### Written instruction
Repeat every line of the material, character for character.

* Start Material to process *

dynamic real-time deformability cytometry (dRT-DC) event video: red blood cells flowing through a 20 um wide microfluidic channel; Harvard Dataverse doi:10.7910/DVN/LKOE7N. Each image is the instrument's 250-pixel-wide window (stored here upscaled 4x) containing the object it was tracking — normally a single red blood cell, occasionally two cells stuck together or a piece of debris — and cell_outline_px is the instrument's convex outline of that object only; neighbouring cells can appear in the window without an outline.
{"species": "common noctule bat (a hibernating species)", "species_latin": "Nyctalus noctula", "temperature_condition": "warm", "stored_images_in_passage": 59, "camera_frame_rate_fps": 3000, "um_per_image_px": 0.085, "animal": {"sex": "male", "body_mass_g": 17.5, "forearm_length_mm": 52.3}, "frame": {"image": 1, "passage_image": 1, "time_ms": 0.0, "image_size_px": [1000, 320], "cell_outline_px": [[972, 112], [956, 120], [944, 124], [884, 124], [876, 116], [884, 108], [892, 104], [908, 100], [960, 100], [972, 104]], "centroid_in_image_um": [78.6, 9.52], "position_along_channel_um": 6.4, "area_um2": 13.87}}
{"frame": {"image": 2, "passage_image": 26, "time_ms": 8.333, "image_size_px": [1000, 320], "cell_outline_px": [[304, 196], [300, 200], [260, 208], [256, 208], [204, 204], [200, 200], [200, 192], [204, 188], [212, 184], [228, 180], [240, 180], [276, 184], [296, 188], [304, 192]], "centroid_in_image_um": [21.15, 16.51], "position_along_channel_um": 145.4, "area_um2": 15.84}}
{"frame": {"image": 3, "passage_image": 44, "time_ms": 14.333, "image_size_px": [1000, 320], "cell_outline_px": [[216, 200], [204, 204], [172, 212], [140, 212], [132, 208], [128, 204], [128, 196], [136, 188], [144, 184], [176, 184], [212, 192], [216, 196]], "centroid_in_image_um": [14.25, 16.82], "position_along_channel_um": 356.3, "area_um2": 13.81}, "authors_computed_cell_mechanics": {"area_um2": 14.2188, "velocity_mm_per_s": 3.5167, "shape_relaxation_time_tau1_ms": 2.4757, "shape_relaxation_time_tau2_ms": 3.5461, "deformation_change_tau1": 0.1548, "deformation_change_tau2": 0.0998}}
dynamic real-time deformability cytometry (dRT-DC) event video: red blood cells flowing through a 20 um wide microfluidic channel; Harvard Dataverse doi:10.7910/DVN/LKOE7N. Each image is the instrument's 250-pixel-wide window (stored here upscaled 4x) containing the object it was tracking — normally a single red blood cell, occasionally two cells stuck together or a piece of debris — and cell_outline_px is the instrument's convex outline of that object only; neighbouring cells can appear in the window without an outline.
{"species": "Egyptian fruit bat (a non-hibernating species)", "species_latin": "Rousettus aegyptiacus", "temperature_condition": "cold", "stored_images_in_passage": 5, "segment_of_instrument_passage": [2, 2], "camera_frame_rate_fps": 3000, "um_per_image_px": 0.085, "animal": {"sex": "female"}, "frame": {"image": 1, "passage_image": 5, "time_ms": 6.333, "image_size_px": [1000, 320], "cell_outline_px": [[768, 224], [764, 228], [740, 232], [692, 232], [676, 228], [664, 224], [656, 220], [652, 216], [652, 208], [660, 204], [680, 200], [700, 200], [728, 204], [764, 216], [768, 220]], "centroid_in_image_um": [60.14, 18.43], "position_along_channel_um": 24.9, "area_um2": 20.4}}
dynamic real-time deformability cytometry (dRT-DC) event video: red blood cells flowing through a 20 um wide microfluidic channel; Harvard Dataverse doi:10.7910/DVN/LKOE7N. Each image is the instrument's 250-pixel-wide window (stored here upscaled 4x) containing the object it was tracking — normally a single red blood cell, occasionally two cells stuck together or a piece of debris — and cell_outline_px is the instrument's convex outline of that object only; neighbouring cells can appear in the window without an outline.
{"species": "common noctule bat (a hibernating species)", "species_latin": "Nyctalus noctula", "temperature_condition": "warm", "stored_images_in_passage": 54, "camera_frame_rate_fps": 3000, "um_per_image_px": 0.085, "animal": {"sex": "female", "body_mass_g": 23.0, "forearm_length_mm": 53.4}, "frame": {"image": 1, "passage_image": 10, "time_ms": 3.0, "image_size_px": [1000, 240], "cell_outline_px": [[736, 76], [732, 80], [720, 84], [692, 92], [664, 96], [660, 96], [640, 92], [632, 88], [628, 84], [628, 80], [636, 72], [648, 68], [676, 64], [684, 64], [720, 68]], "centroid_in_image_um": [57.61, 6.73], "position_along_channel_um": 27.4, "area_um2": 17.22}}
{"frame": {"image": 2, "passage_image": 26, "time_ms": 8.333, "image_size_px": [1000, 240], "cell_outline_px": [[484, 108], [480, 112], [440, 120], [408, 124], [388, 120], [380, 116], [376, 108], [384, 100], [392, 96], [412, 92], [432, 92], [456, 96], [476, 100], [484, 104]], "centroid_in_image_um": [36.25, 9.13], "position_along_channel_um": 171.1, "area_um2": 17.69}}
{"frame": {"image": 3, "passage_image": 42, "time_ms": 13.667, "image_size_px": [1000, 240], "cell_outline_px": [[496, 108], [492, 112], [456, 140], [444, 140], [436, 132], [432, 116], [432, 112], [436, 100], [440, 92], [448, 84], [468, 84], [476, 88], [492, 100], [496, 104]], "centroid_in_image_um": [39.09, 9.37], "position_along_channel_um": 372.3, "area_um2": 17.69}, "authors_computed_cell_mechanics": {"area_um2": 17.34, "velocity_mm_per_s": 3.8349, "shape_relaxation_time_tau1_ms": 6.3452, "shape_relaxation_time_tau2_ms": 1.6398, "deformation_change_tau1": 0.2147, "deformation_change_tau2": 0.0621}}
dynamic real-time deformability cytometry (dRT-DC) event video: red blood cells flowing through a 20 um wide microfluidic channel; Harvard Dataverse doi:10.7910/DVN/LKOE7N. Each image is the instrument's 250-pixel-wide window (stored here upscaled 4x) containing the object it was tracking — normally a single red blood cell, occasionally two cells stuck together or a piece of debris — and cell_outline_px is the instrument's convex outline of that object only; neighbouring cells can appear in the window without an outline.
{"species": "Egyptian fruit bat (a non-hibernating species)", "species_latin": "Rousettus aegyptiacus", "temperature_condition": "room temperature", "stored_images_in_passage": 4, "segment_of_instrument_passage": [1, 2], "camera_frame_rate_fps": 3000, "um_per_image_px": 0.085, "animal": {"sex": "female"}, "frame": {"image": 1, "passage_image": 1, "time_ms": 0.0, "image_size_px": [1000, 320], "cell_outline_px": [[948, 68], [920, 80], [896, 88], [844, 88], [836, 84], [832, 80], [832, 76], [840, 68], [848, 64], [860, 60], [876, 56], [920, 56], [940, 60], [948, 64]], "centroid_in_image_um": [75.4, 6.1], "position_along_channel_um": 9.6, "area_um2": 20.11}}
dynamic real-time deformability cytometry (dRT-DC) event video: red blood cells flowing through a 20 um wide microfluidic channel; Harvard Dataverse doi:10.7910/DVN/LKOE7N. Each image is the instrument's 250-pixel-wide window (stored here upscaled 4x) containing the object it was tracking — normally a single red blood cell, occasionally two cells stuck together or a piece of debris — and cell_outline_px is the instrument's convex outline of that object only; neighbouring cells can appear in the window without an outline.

* End Material to process *

### Solution for this problem
dynamic real-time deformability cytometry (dRT-DC) event video: red blood cells flowing through a 20 um wide microfluidic channel; Harvard Dataverse doi:10.7910/DVN/LKOE7N. Each image is the instrument's 250-pixel-wide window (stored here upscaled 4x) containing the object it was tracking — normally a single red blood cell, occasionally two cells stuck together or a piece of debris — and cell_outline_px is the instrument's convex outline of that object only; neighbouring cells can appear in the window without an outline.
{"species": "common noctule bat (a hibernating species)", "species_latin": "Nyctalus noctula", "temperature_condition": "warm", "stored_images_in_passage": 59, "camera_frame_rate_fps": 3000, "um_per_image_px": 0.085, "animal": {"sex": "male", "body_mass_g": 17.5, "forearm_length_mm": 52.3}, "frame": {"image": 1, "passage_image": 1, "time_ms": 0.0, "image_size_px": [1000, 320], "cell_outline_px": [[972, 112], [956, 120], [944, 124], [884, 124], [876, 116], [884, 108], [892, 104], [908, 100], [960, 100], [972, 104]], "centroid_in_image_um": [78.6, 9.52], "position_along_channel_um": 6.4, "area_um2": 13.87}}
{"frame": {"image": 2, "passage_image": 26, "time_ms": 8.333, "image_size_px": [1000, 320], "cell_outline_px": [[304, 196], [300, 200], [260, 208], [256, 208], [204, 204], [200, 200], [200, 192], [204, 188], [212, 184], [228, 180], [240, 180], [276, 184], [296, 188], [304, 192]], "centroid_in_image_um": [21.15, 16.51], "position_along_channel_um": 145.4, "area_um2": 15.84}}
{"frame": {"image": 3, "passage_image": 44, "time_ms": 14.333, "image_size_px": [1000, 320], "cell_outline_px": [[216, 200], [204, 204], [172, 212], [140, 212], [132, 208], [128, 204], [128, 196], [136, 188], [144, 184], [176, 184], [212, 192], [216, 196]], "centroid_in_image_um": [14.25, 16.82], "position_along_channel_um": 356.3, "area_um2": 13.81}, "authors_computed_cell_mechanics": {"area_um2": 14.2188, "velocity_mm_per_s": 3.5167, "shape_relaxation_time_tau1_ms": 2.4757, "shape_relaxation_time_tau2_ms": 3.5461, "deformation_change_tau1": 0.1548, "deformation_change_tau2": 0.0998}}
dynamic real-time deformability cytometry (dRT-DC) event video: red blood cells flowing through a 20 um wide microfluidic channel; Harvard Dataverse doi:10.7910/DVN/LKOE7N. Each image is the instrument's 250-pixel-wide window (stored here upscaled 4x) containing the object it was tracking — normally a single red blood cell, occasionally two cells stuck together or a piece of debris — and cell_outline_px is the instrument's convex outline of that object only; neighbouring cells can appear in the window without an outline.
{"species": "Egyptian fruit bat (a non-hibernating species)", "species_latin": "Rousettus aegyptiacus", "temperature_condition": "cold", "stored_images_in_passage": 5, "segment_of_instrument_passage": [2, 2], "camera_frame_rate_fps": 3000, "um_per_image_px": 0.085, "animal": {"sex": "female"}, "frame": {"image": 1, "passage_image": 5, "time_ms": 6.333, "image_size_px": [1000, 320], "cell_outline_px": [[768, 224], [764, 228], [740, 232], [692, 232], [676, 228], [664, 224], [656, 220], [652, 216], [652, 208], [660, 204], [680, 200], [700, 200], [728, 204], [764, 216], [768, 220]], "centroid_in_image_um": [60.14, 18.43], "position_along_channel_um": 24.9, "area_um2": 20.4}}
dynamic real-time deformability cytometry (dRT-DC) event video: red blood cells flowing through a 20 um wide microfluidic channel; Harvard Dataverse doi:10.7910/DVN/LKOE7N. Each image is the instrument's 250-pixel-wide window (stored here upscaled 4x) containing the object it was tracking — normally a single red blood cell, occasionally two cells stuck together or a piece of debris — and cell_outline_px is the instrument's convex outline of that object only; neighbouring cells can appear in the window without an outline.
{"species": "common noctule bat (a hibernating species)", "species_latin": "Nyctalus noctula", "temperature_condition": "warm", "stored_images_in_passage": 54, "camera_frame_rate_fps": 3000, "um_per_image_px": 0.085, "animal": {"sex": "female", "body_mass_g": 23.0, "forearm_length_mm": 53.4}, "frame": {"image": 1, "passage_image": 10, "time_ms": 3.0, "image_size_px": [1000, 240], "cell_outline_px": [[736, 76], [732, 80], [720, 84], [692, 92], [664, 96], [660, 96], [640, 92], [632, 88], [628, 84], [628, 80], [636, 72], [648, 68], [676, 64], [684, 64], [720, 68]], "centroid_in_image_um": [57.61, 6.73], "position_along_channel_um": 27.4, "area_um2": 17.22}}
{"frame": {"image": 2, "passage_image": 26, "time_ms": 8.333, "image_size_px": [1000, 240], "cell_outline_px": [[484, 108], [480, 112], [440, 120], [408, 124], [388, 120], [380, 116], [376, 108], [384, 100], [392, 96], [412, 92], [432, 92], [456, 96], [476, 100], [484, 104]], "centroid_in_image_um": [36.25, 9.13], "position_along_channel_um": 171.1, "area_um2": 17.69}}
{"frame": {"image": 3, "passage_image": 42, "time_ms": 13.667, "image_size_px": [1000, 240], "cell_outline_px": [[496, 108], [492, 112], [456, 140], [444, 140], [436, 132], [432, 116], [432, 112], [436, 100], [440, 92], [448, 84], [468, 84], [476, 88], [492, 100], [496, 104]], "centroid_in_image_um": [39.09, 9.37], "position_along_channel_um": 372.3, "area_um2": 17.69}, "authors_computed_cell_mechanics": {"area_um2": 17.34, "velocity_mm_per_s": 3.8349, "shape_relaxation_time_tau1_ms": 6.3452, "shape_relaxation_time_tau2_ms": 1.6398, "deformation_change_tau1": 0.2147, "deformation_change_tau2": 0.0621}}
dynamic real-time deformability cytometry (dRT-DC) event video: red blood cells flowing through a 20 um wide microfluidic channel; Harvard Dataverse doi:10.7910/DVN/LKOE7N. Each image is the instrument's 250-pixel-wide window (stored here upscaled 4x) containing the object it was tracking — normally a single red blood cell, occasionally two cells stuck together or a piece of debris — and cell_outline_px is the instrument's convex outline of that object only; neighbouring cells can appear in the window without an outline.
{"species": "Egyptian fruit bat (a non-hibernating species)", "species_latin": "Rousettus aegyptiacus", "temperature_condition": "room temperature", "stored_images_in_passage": 4, "segment_of_instrument_passage": [1, 2], "camera_frame_rate_fps": 3000, "um_per_image_px": 0.085, "animal": {"sex": "female"}, "frame": {"image": 1, "passage_image": 1, "time_ms": 0.0, "image_size_px": [1000, 320], "cell_outline_px": [[948, 68], [920, 80], [896, 88], [844, 88], [836, 84], [832, 80], [832, 76], [840, 68], [848, 64], [860, 60], [876, 56], [920, 56], [940, 60], [948, 64]], "centroid_in_image_um": [75.4, 6.1], "position_along_channel_um": 9.6, "area_um2": 20.11}}
dynamic real-time deformability cytometry (dRT-DC) event video: red blood cells flowing through a 20 um wide microfluidic channel; Harvard Dataverse doi:10.7910/DVN/LKOE7N. Each image is the instrument's 250-pixel-wide window (stored here upscaled 4x) containing the object it was tracking — normally a single red blood cell, occasionally two cells stuck together or a piece of debris — and cell_outline_px is the instrument's convex outline of that object only; neighbouring cells can appear in the window without an outline.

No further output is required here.